A first hypothesis to explain the detrimental effect of primary colorectal cancers on bevacizumab efficacy is the presence of metastatic dormancy imposed by the primary tumor. However, our data indicate that the presence of the primary tumor is correlated to a shorter OS, even in the absence of bevacizumab, ruling out the possibility that primary colon cancers reduce the kinetic of metastatic growth. This observation is supported by a retrospective analysis of two phase III clinical trials (CAIRO and CAIRO2). This study also underlined the favorable prognostic value of primary tumor resection in mCRC patients in terms of OS improvement.20

Preclinical studies raised caution on the antitumoral effects of antiangiogenic agents when primary tumor is in place. Indeed, in some animal models, angiogenesis inhibition can alter the natural history of tumors by increasing invasion and metastasis. In mCRC, the proangiogenic network in the tumor microenvironment could be different between the primary tumor and its related metastases. Indeed, it has been reported that VEGF expression is higher in colorectal cancer metastases than in the primary tumor.23 Moreover, colorectal cancer cell lines isolated from primary tumor were characterized by a higher expression of multiple proangiogenic factors, such as placental growth factor, thrombopoietin, and transforming growth factor β1, compared to tumor cell lines isolated from metastases.14 Taken together, these data are consistent with a more complex tumor microenvironment angiogenic network in the primary tumor than in the metastases. Thus, because metastases may be more dependent on VEGF-driven angiogenesis, targeting VEGF with bevacizumab may be more effective on metastases than on the primary tumor.

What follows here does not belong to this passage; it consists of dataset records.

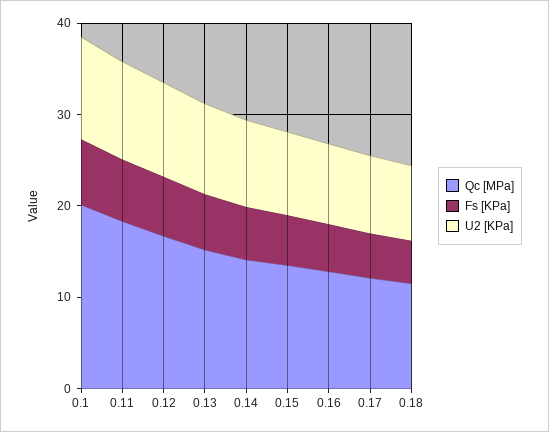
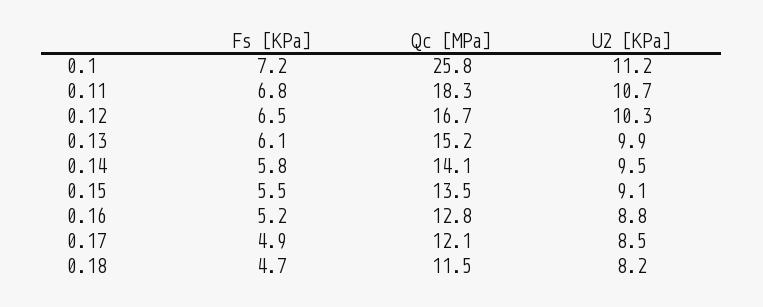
  {
    "Qc [MPa]": {
-     "0.1": 20,
+     "0.1": 25.8,
      "0.11": 18.3,
      "0.12": 16.7,
      "0.13": 15.2,
      "0.14": 14.1,
      "0.15": 13.5,
      "0.16": 12.8,
      "0.17": 12.1,
      "0.18": 11.5
    },
    "Fs [KPa]": {
      "0.1": 7.2,
      "0.11": 6.8,
      "0.12": 6.5,
      "0.13": 6.1,
      "0.14": 5.8,
      "0.15": 5.5,
      "0.16": 5.2,
      "0.17": 4.9,
      "0.18": 4.7
    },
    "U2 [KPa]": {
      "0.1": 11.2,
      "0.11": 10.7,
      "0.12": 10.3,
      "0.13": 9.9,
      "0.14": 9.5,
      "0.15": 9.1,
      "0.16": 8.8,
      "0.17": 8.5,
      "0.18": 8.2
    }
  }

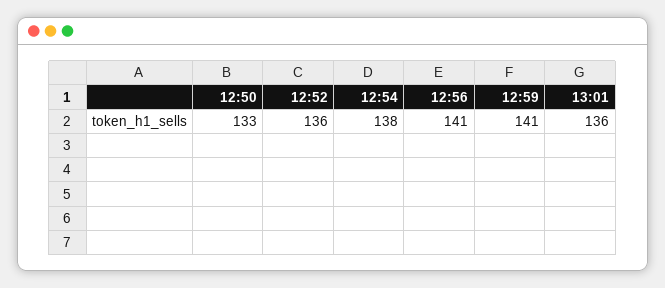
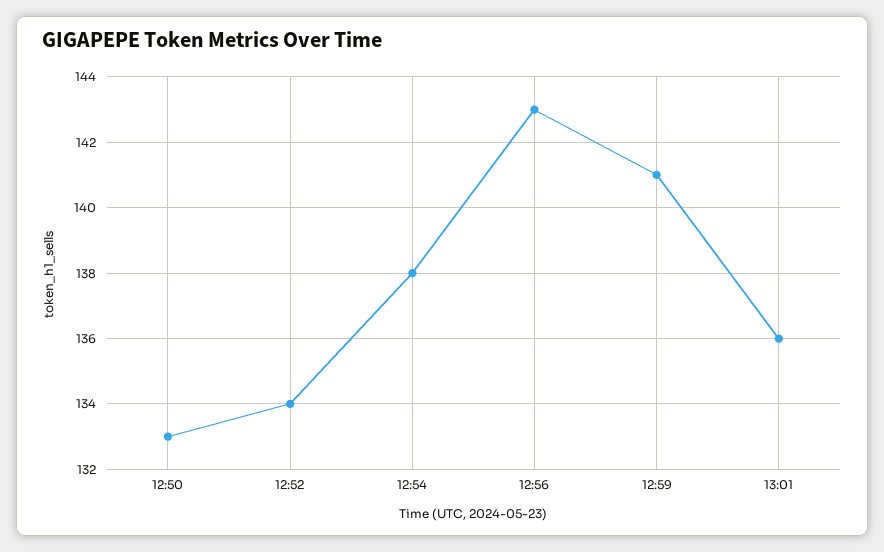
  {
    "12:50": 133,
-   "12:52": 136,
+   "12:52": 134,
    "12:54": 138,
-   "12:56": 141,
+   "12:56": 143,
    "12:59": 141,
    "13:01": 136
  }

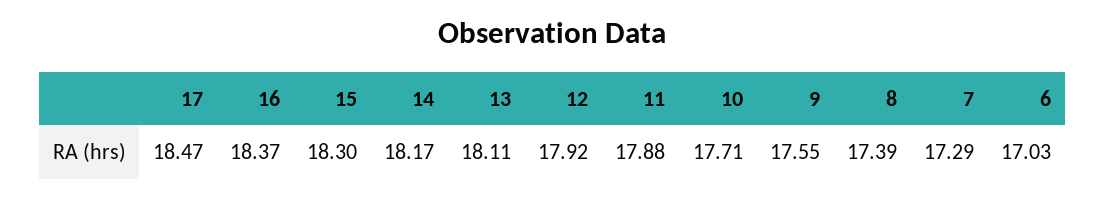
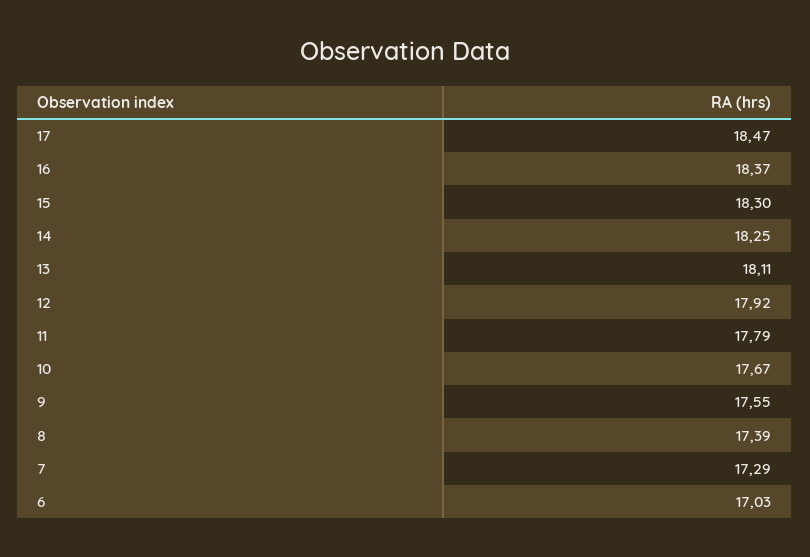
  {
    "17": 18.47,
    "16": 18.37,
    "15": 18.3,
-   "14": 18.17,
+   "14": 18.25,
    "13": 18.11,
    "12": 17.92,
-   "11": 17.88,
+   "11": 17.79,
-   "10": 17.71,
+   "10": 17.67,
    "9": 17.55,
    "8": 17.39,
    "7": 17.29,
    "6": 17.03
  }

Moreover, in experimental tumor models, VEGF inhibition may also promote tumor invasion and could enhance metastasis.24 In these experiments, despite an initial antitumor benefit, antiangiogenic therapies may facilitate induction of invasive and metastatic tumor outgrowths. This in turn could limit the overall benefits in terms of OS. Ebos et al.25 observed in other animal models that although VEGFR inhibitor could delay the growth of orthotopically implanted tumors, such treatment also induced accelerated metastatic dissemination. Together, such data provide a biological rationale for the clinical results observed in our study, suggesting that systemic reactions to VEGF inhibition could facilitate tumor dissemination and may impede bevacizumab efficacy when primary tumor stays in place.

Limitations of our study include its two-center patient recruitment and its retrospective design. However, the use of two large independent cohorts, the homogeneity of results between both cohorts, and their separate analysis strongly confirm our original observation.

Moreover, the reason behind the decision of primary tumor resection had not been recorded, so we cannot exclude a confounding factor. In addition, the separation of patients into four groups reduces the number of patients per group and may impact on outcome. However, a comparison of patients who underwent resection of the primary tumor with unresected patients did not reveal in any differences in classical prognosis factors.

In conclusion, our results raised the possibility that bevacizumab is associated with improvement in OS only in patients with primary tumor resection, and thus our findings indicate a possible new predictive marker of bevacizumab efficacy. On the other hand, it seems that patients without primary tumor resection obtain no survival advantage from bevacizumab use. Such information is important and may reduce health care costs and toxic events in the subgroup of patients with primary tumor in place. Moreover, our results could explain, at least in part, conflicting results among clinical trials concerning bevacizumab efficacy in mCRC patients, underscoring the need to report the proportion of patients with primary tumor resection.

These data support the rationale to prospectively validate the influence of primary tumor resection on bevacizumab efficacy in synchronous stage IV colorectal cancer.